A obrigatoriedade de vacinação contra a covid-19 já tomou a discussão política no Brasil, embora ainda não haja um imunizante com eficácia comprovada cientificamente. Testes em fase 3, a última, seguem em curso e, apesar de os primeiros resultados apontarem para a segurança da vacina, a eficácia precisa ser atestada.

O debate da compulsoriedade envolve, de um lado, o presidente Jair Bolsonaro que se manifesta contrário à vacinação obrigatória. Do outro, o governador João Doria (PSDB) e parte dos especialistas falam em necessidade da medida para frear o avanço da pandemia.

Para a advogada Cecilia Mello, do escritório Cecilia Mello Advogados e ex-juíza no Tribunal Regional Federal da 3ª Região, a discussão é precipitada. “Como determinar obrigatoriedade de uma vacina que ainda não existe?”, questiona, em entrevista ao Estadão.
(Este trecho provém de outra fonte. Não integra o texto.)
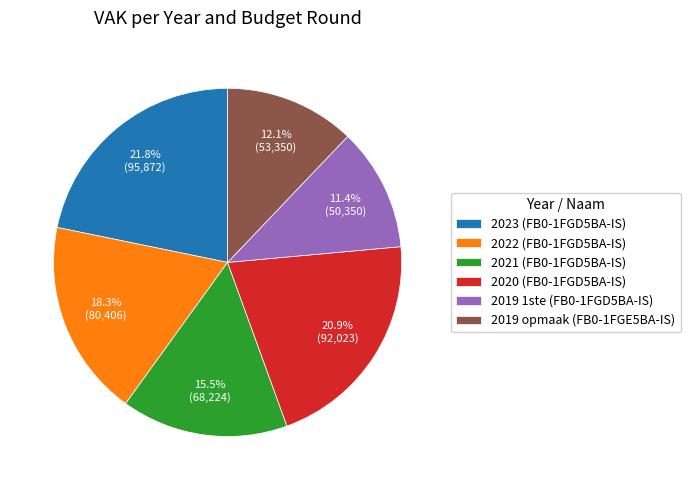

The 2019 opmaak (FB0-1FGE5BA-IS) slice represents 19% of the pie. True or false?

False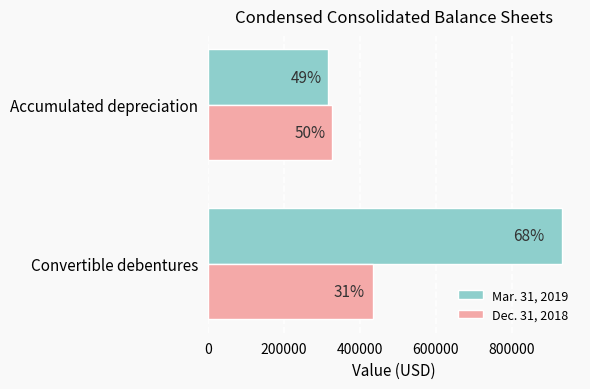

Which series has the largest range (max minus min)?

Mar. 31, 2019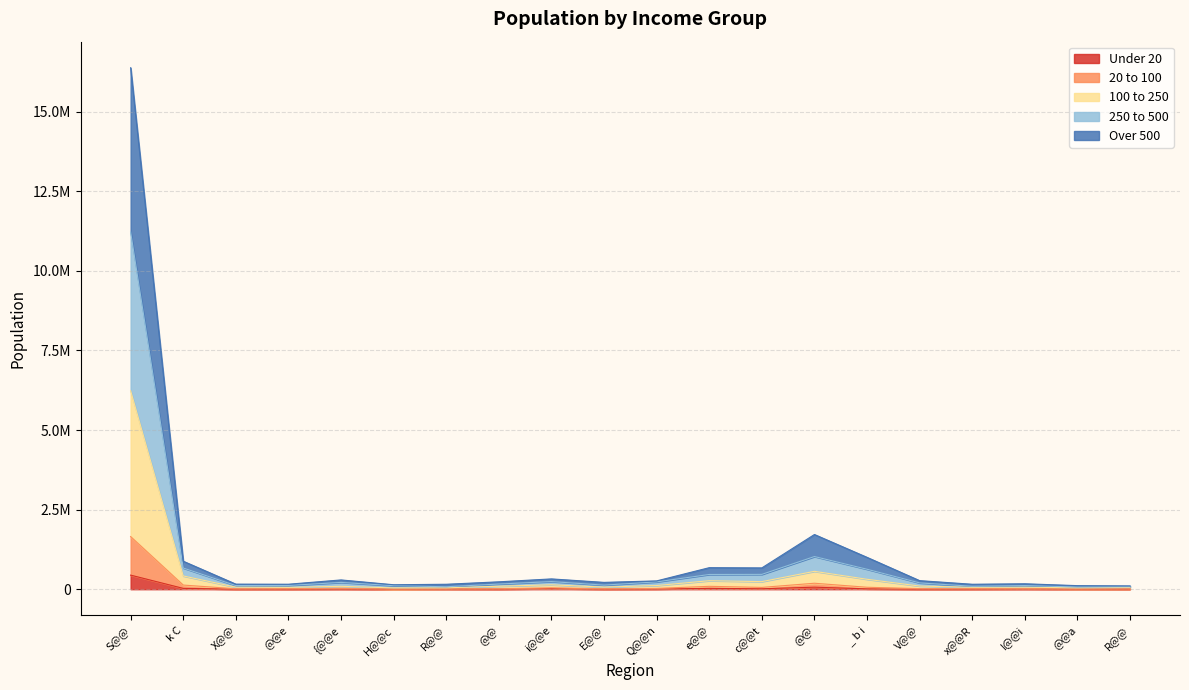

Reading right to left, list all the values displayed in this chart.

Under 20: R@@=1570	@@a=2082	I@@i=6595	x@@R=3442	V@@=2536	_ b i=10863	@@=63913	c@@t=14380	e@@=27043	Q@@n=6331	E@@=2840	i@@e=17985	@@=3103	R@@=4380	H@@c=48	{@@e=6800	@@e=2632	X@@=2736	k C=25803	S@@=442438
20 to 100: R@@=9292	@@a=7290	I@@i=16863	x@@R=17414	V@@=17698	_ b i=61116	@@=187549	c@@t=56678	e@@=90536	Q@@n=24383	E@@=12155	i@@e=43884	@@=13772	R@@=9832	H@@c=2198	{@@e=28735	@@e=16798	X@@=13534	k C=130146	S@@=1653367
100 to 250: R@@=55921	@@a=42354	I@@i=63220	x@@R=59314	V@@=98750	_ b i=311834	@@=561825	c@@t=238282	e@@=267037	Q@@n=115380	E@@=65921	i@@e=137998	@@=93446	R@@=43277	H@@c=40551	{@@e=90261	@@e=57627	X@@=64111	k C=416343	S@@=6235249
250 to 500: R@@=76161	@@a=69635	I@@i=114086	x@@R=92553	V@@=197919	_ b i=627442	@@=1026361	c@@t=465723	e@@=462941	Q@@n=230278	E@@=128469	i@@e=239664	@@=162215	R@@=76564	H@@c=111388	{@@e=213204	@@e=117636	X@@=114113	k C=666164	S@@=11220656
Over 500: R@@=104140	@@a=111956	I@@i=170631	x@@R=155574	V@@=268912	_ b i=1000794	@@=1717986	c@@t=669310	e@@=676262	Q@@n=260863	E@@=214398	i@@e=323592	@@=231939	R@@=155281	H@@c=140032	{@@e=291363	@@e=156354	X@@=159325	k C=879410	S@@=16380552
Além disso, segundo ela, impor a exigência da imunização não significa forçar que os cidadãos recebam a substância no corpo. As medidas relacionadas à obrigatoriedade envolvem estabelecer sanções na vida social, como proibir acesso à educação ou deslocamento entre divisas e fronteiras para quem não tiver a carteira de vacinação atualizada.

Leia a entrevista a seguir:

A Justiça deve definir a vacinação contra a covid-19 como obrigatória no Brasil?

Evidentemente, se fosse o momento adequado e houvesse um conflito, se poderia submeter isso à avaliação da Justiça. Só que essa questão da obrigatoriedade é absurdamente precipitada, completamente descabida. Estamos falando de uma vacina que cientistas e pesquisadores chamam de primeira geração, ou seja, é nova. Estamos falando de uma vacina cujos ensaios não acabaram ainda. Você não sabe ainda se é eficaz, por quanto tempo e em que faixas etárias. Como determinar obrigatoriedade de uma vacina que ainda não existe?

Os governos podem adotar medidas legais para obrigar as pessoas a se vacinarem?

Hoje, é totalmente precipitado. Então, também é precipitado que Estados avancem na competência da União e do Programa Nacional de Imunização. Teria de ter, primeiro, a obrigatoriedade ou omissão, no tempo certo, nas condições certas, para então pleitear que, diante de omissão, o Estado pudesse fazer isso. Havendo omissão da União, se delegaria a competência aos Estados, mas isso passa por pressuposto técnico da Anvisa.

Quais as implicações de contrariar uma possível obrigatoriedade da vacina?

O Brasil já tem mecanismos e tem seguido o calendário da Organização Mundial da Saúde quanto a vacinas obrigatórias há anos. As medidas não são laçar as pessoas no meio da rua e sair dando vacina. Você cria mecanismos de controle como carteira de vacinação para creche, escola, trabalho. A pessoa tem de mostrar que foi vacinada. E tem o Regulamento Sanitário Internacional, que o Brasil é subscritor. Portanto, se houver decisão em termos internacionais, vai ter barreira em portos e aeroportos de fronteiras. E pode também instituir barreiras no transporte terrestre viário entre Estados. Um país civilizado busca mecanismos de efetivar essa obrigatoriedade e o principal mecanismo é a informação. Essa barbaridade que estão fazendo na discussão vai acabar gerando questões ideológicas. Isso vai baixar esse potencial de credibilidade que a população tem na vacina.

Entrevista publicada em O Estado de São Paulo.